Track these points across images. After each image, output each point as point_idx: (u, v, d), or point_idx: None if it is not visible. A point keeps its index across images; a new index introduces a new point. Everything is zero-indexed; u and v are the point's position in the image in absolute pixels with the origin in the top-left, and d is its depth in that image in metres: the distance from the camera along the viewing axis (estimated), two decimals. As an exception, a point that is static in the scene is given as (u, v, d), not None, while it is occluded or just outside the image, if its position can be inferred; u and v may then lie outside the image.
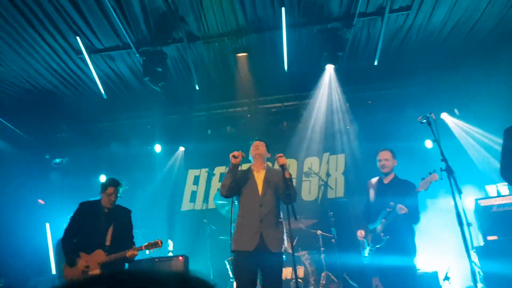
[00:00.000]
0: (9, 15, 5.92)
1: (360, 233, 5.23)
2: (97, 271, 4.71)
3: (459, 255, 6.56)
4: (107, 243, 4.84)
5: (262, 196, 4.46)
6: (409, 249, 4.93)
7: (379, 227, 5.00)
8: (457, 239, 6.46)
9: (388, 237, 4.90)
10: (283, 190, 4.39)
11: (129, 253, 4.74)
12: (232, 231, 4.59)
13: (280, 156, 4.39)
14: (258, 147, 4.68)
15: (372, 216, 5.21)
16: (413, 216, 4.94)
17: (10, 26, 6.16)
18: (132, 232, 5.19)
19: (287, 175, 4.38)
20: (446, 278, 6.23)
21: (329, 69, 7.49)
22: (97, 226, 4.90)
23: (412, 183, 5.10)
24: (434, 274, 6.31)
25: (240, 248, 4.34)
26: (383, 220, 4.96)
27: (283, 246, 4.45)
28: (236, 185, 4.47)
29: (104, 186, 5.02)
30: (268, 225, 4.39)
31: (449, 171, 4.28)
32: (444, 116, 8.34)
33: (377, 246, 5.00)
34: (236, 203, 4.69)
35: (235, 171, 4.43)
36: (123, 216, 5.14)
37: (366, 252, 5.15)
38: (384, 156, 5.23)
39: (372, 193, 5.33)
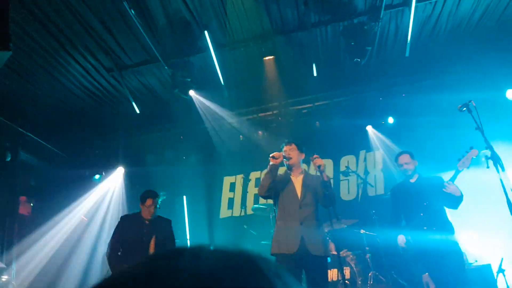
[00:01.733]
0: (41, 38, 6.12)
1: (401, 239, 5.11)
2: None
3: None
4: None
5: (301, 199, 4.42)
6: (457, 241, 4.89)
7: (419, 222, 4.91)
8: (508, 229, 6.28)
9: (434, 228, 4.83)
10: (322, 193, 4.34)
11: None
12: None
13: (316, 157, 4.34)
14: (289, 154, 4.55)
15: (406, 216, 5.20)
16: (455, 201, 4.85)
17: (43, 49, 6.36)
18: (174, 242, 5.23)
19: (325, 178, 4.33)
20: (501, 270, 5.97)
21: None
22: (140, 238, 4.95)
23: (439, 176, 5.12)
24: (488, 267, 6.06)
25: (281, 251, 4.29)
26: (421, 214, 4.88)
27: (325, 249, 4.37)
28: (275, 186, 4.43)
29: (143, 198, 5.08)
30: (309, 228, 4.34)
31: (495, 158, 4.11)
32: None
33: (422, 241, 4.89)
34: (275, 208, 4.65)
35: (274, 172, 4.39)
36: (165, 227, 5.18)
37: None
38: (404, 160, 5.24)
39: (400, 195, 5.31)
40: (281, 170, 4.76)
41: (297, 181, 4.55)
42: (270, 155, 4.34)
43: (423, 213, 4.92)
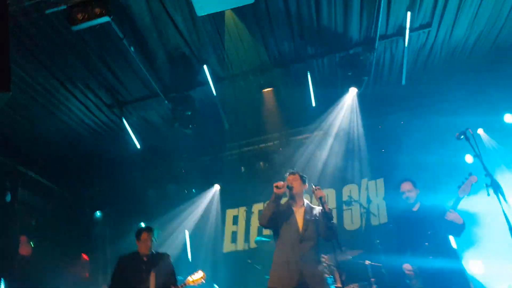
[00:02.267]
0: (41, 76, 6.23)
1: (408, 267, 5.08)
2: None
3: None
4: None
5: (302, 232, 4.36)
6: (464, 271, 4.89)
7: (424, 252, 4.85)
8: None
9: (440, 257, 4.76)
10: (325, 224, 4.29)
11: None
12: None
13: (318, 189, 4.32)
14: (292, 184, 4.55)
15: (411, 245, 5.12)
16: (460, 226, 4.83)
17: (43, 88, 6.47)
18: (175, 276, 5.16)
19: (327, 209, 4.28)
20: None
21: (352, 92, 7.45)
22: (139, 276, 4.91)
23: (440, 204, 5.09)
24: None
25: (279, 285, 4.19)
26: (426, 243, 4.81)
27: (325, 284, 4.29)
28: (276, 217, 4.38)
29: (138, 234, 5.13)
30: (309, 262, 4.26)
31: (495, 186, 4.09)
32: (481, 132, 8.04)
33: (429, 271, 4.81)
34: (274, 239, 4.57)
35: (277, 202, 4.36)
36: (163, 262, 5.14)
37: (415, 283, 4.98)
38: (406, 188, 5.26)
39: (403, 225, 5.30)
40: (283, 201, 4.74)
41: (299, 213, 4.50)
42: (274, 184, 4.31)
43: (428, 242, 4.87)
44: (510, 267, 6.45)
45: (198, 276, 4.83)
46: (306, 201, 4.68)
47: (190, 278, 4.91)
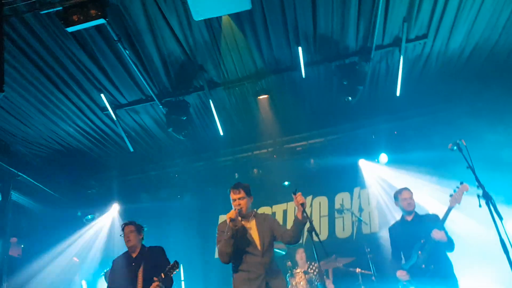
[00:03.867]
0: (34, 78, 6.17)
1: (401, 273, 5.08)
2: None
3: (508, 285, 6.24)
4: (139, 287, 4.74)
5: (261, 246, 4.20)
6: (456, 280, 4.90)
7: (417, 261, 4.89)
8: (503, 268, 6.19)
9: (432, 266, 4.80)
10: (293, 231, 4.12)
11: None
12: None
13: (299, 194, 3.96)
14: (239, 205, 4.21)
15: (405, 254, 5.20)
16: (448, 243, 4.89)
17: (36, 89, 6.40)
18: (164, 267, 4.86)
19: (299, 216, 4.00)
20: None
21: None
22: (128, 274, 4.86)
23: (434, 214, 5.18)
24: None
25: None
26: (419, 252, 4.86)
27: None
28: (236, 247, 4.13)
29: (122, 228, 5.11)
30: (272, 274, 4.19)
31: (487, 197, 4.10)
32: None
33: (422, 280, 4.84)
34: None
35: (236, 236, 4.07)
36: (153, 255, 5.02)
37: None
38: (409, 195, 5.29)
39: (398, 234, 5.35)
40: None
41: (252, 228, 4.32)
42: (228, 217, 4.00)
43: (421, 251, 4.93)
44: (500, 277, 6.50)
45: (171, 266, 4.68)
46: (254, 211, 4.49)
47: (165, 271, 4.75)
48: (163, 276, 4.60)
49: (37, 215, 9.05)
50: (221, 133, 8.01)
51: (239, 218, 4.14)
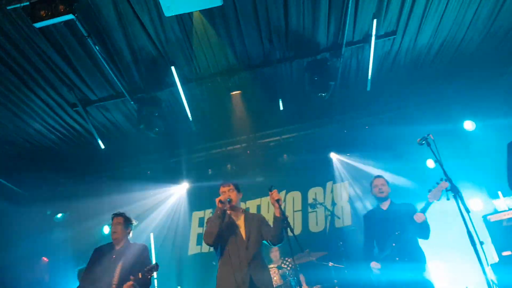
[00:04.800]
0: (1, 75, 6.00)
1: (376, 265, 5.07)
2: None
3: (475, 273, 6.47)
4: (115, 281, 4.66)
5: (247, 239, 4.32)
6: (427, 273, 4.93)
7: (390, 252, 4.93)
8: (471, 257, 6.42)
9: (406, 259, 4.85)
10: (276, 228, 4.25)
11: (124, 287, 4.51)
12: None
13: (274, 192, 4.17)
14: (230, 196, 4.42)
15: (378, 244, 5.20)
16: (424, 230, 4.93)
17: (3, 86, 6.23)
18: (144, 266, 4.80)
19: (277, 213, 4.18)
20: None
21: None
22: (107, 266, 4.77)
23: (410, 203, 5.20)
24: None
25: None
26: (393, 244, 4.90)
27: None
28: (222, 232, 4.28)
29: (112, 218, 5.03)
30: (256, 268, 4.24)
31: (454, 190, 4.23)
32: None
33: (394, 272, 4.89)
34: (216, 252, 4.46)
35: (223, 218, 4.25)
36: (134, 252, 4.93)
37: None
38: (380, 182, 5.35)
39: (372, 224, 5.35)
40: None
41: (240, 222, 4.46)
42: (217, 200, 4.22)
43: (395, 243, 4.94)
44: (467, 268, 6.70)
45: (150, 267, 4.63)
46: (243, 208, 4.66)
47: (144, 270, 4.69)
48: (140, 276, 4.54)
49: (5, 214, 8.80)
50: (194, 129, 7.96)
51: (228, 205, 4.30)
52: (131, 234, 5.16)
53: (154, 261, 8.49)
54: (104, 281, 4.66)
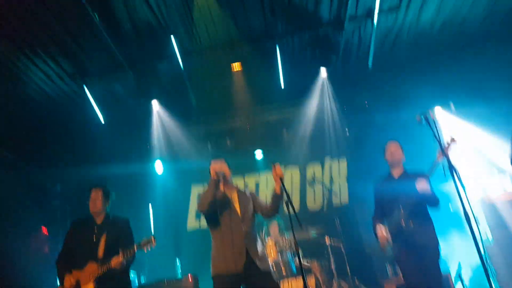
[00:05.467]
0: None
1: (381, 231, 4.91)
2: (90, 285, 4.45)
3: (468, 252, 6.52)
4: (100, 255, 4.58)
5: (241, 215, 4.34)
6: (437, 240, 4.75)
7: (399, 220, 4.79)
8: (465, 237, 6.47)
9: (412, 225, 4.65)
10: (270, 205, 4.32)
11: (113, 261, 4.44)
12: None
13: (277, 166, 4.13)
14: (223, 169, 4.43)
15: (387, 213, 5.01)
16: (432, 198, 4.75)
17: (1, 54, 6.15)
18: (130, 241, 4.78)
19: (277, 190, 4.20)
20: (459, 278, 6.09)
21: (323, 73, 7.49)
22: (89, 239, 4.65)
23: (425, 173, 4.86)
24: (445, 278, 6.13)
25: (226, 270, 4.11)
26: (402, 211, 4.78)
27: (269, 264, 4.34)
28: (214, 204, 4.29)
29: (88, 191, 4.87)
30: (252, 241, 4.26)
31: (451, 168, 4.21)
32: (438, 110, 8.28)
33: (401, 238, 4.78)
34: (209, 227, 4.47)
35: (217, 187, 4.28)
36: (118, 225, 4.84)
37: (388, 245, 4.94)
38: (393, 147, 5.11)
39: (382, 191, 5.13)
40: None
41: (233, 196, 4.48)
42: (212, 169, 4.26)
43: (403, 208, 4.78)
44: (461, 245, 6.77)
45: (146, 240, 4.61)
46: (235, 185, 4.70)
47: (139, 243, 4.67)
48: (135, 249, 4.48)
49: (3, 185, 8.81)
50: (194, 103, 7.91)
51: (221, 178, 4.32)
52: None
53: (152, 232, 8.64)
54: (87, 254, 4.57)
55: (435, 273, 4.63)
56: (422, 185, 4.64)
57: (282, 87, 7.91)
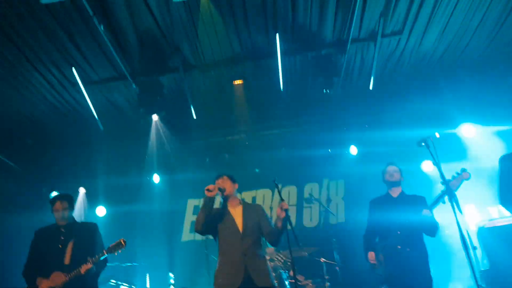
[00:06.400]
0: (3, 48, 5.98)
1: (371, 256, 4.94)
2: None
3: (465, 278, 6.50)
4: (66, 262, 4.48)
5: (243, 230, 4.29)
6: (428, 266, 4.72)
7: (393, 240, 4.75)
8: (462, 263, 6.44)
9: (408, 249, 4.70)
10: (273, 234, 4.26)
11: (83, 268, 4.36)
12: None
13: (284, 204, 4.09)
14: (223, 186, 4.43)
15: (382, 232, 4.97)
16: (432, 227, 4.73)
17: (4, 59, 6.20)
18: (98, 246, 4.67)
19: (279, 225, 4.13)
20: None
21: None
22: (54, 247, 4.55)
23: (422, 196, 4.99)
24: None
25: (226, 285, 4.09)
26: (398, 232, 4.75)
27: (271, 280, 4.30)
28: (212, 221, 4.28)
29: (52, 203, 4.75)
30: (252, 258, 4.19)
31: (450, 194, 4.21)
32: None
33: (394, 261, 4.79)
34: (216, 243, 4.44)
35: (210, 205, 4.23)
36: (85, 231, 4.73)
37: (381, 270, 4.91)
38: (393, 168, 5.16)
39: (379, 209, 5.14)
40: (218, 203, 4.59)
41: (236, 212, 4.43)
42: (206, 188, 4.19)
43: (400, 231, 4.73)
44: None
45: (116, 244, 4.54)
46: (241, 199, 4.63)
47: (108, 247, 4.60)
48: (105, 253, 4.43)
49: (2, 191, 8.79)
50: (194, 117, 7.93)
51: (215, 193, 4.24)
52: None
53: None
54: (53, 262, 4.48)
55: None
56: (425, 212, 4.64)
57: (283, 101, 7.95)
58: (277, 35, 6.34)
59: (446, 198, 4.22)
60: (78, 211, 9.12)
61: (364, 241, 5.16)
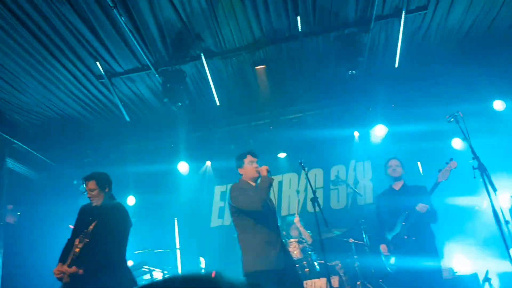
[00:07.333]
0: (29, 45, 6.07)
1: (384, 248, 5.27)
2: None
3: (498, 254, 6.39)
4: (86, 239, 4.50)
5: (276, 210, 4.56)
6: (437, 251, 5.04)
7: (400, 231, 5.01)
8: (495, 239, 6.33)
9: (414, 238, 4.92)
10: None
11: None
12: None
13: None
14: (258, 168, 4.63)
15: (389, 224, 5.30)
16: (432, 216, 5.00)
17: (31, 56, 6.31)
18: (116, 230, 4.69)
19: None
20: (487, 279, 6.00)
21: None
22: (85, 223, 4.60)
23: (423, 185, 5.26)
24: (474, 276, 6.09)
25: (275, 266, 4.19)
26: (403, 223, 4.98)
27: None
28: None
29: (83, 183, 4.93)
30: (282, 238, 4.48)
31: (481, 168, 4.15)
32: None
33: (403, 250, 4.98)
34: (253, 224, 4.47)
35: (271, 185, 4.40)
36: (110, 213, 4.74)
37: (392, 260, 5.15)
38: (395, 163, 5.49)
39: (384, 203, 5.48)
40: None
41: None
42: (265, 168, 4.40)
43: (404, 222, 5.02)
44: (487, 252, 6.66)
45: None
46: None
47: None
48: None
49: (33, 183, 9.06)
50: (218, 103, 7.96)
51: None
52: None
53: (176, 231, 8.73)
54: (78, 239, 4.54)
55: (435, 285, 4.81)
56: (421, 208, 4.90)
57: (306, 84, 7.88)
58: (298, 17, 6.25)
59: (477, 172, 4.18)
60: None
61: (376, 234, 5.62)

___

• _Your assignment_:
Transcribe the records above exactly, beginning at the line that contains "7: (379, 227, 5.00)" and ending with the line that contains "20: (446, 278, 6.23)", both included, and nothing else.

• _Result of this exercise_:
7: (379, 227, 5.00)
8: (457, 239, 6.46)
9: (388, 237, 4.90)
10: (283, 190, 4.39)
11: (129, 253, 4.74)
12: (232, 231, 4.59)
13: (280, 156, 4.39)
14: (258, 147, 4.68)
15: (372, 216, 5.21)
16: (413, 216, 4.94)
17: (10, 26, 6.16)
18: (132, 232, 5.19)
19: (287, 175, 4.38)
20: (446, 278, 6.23)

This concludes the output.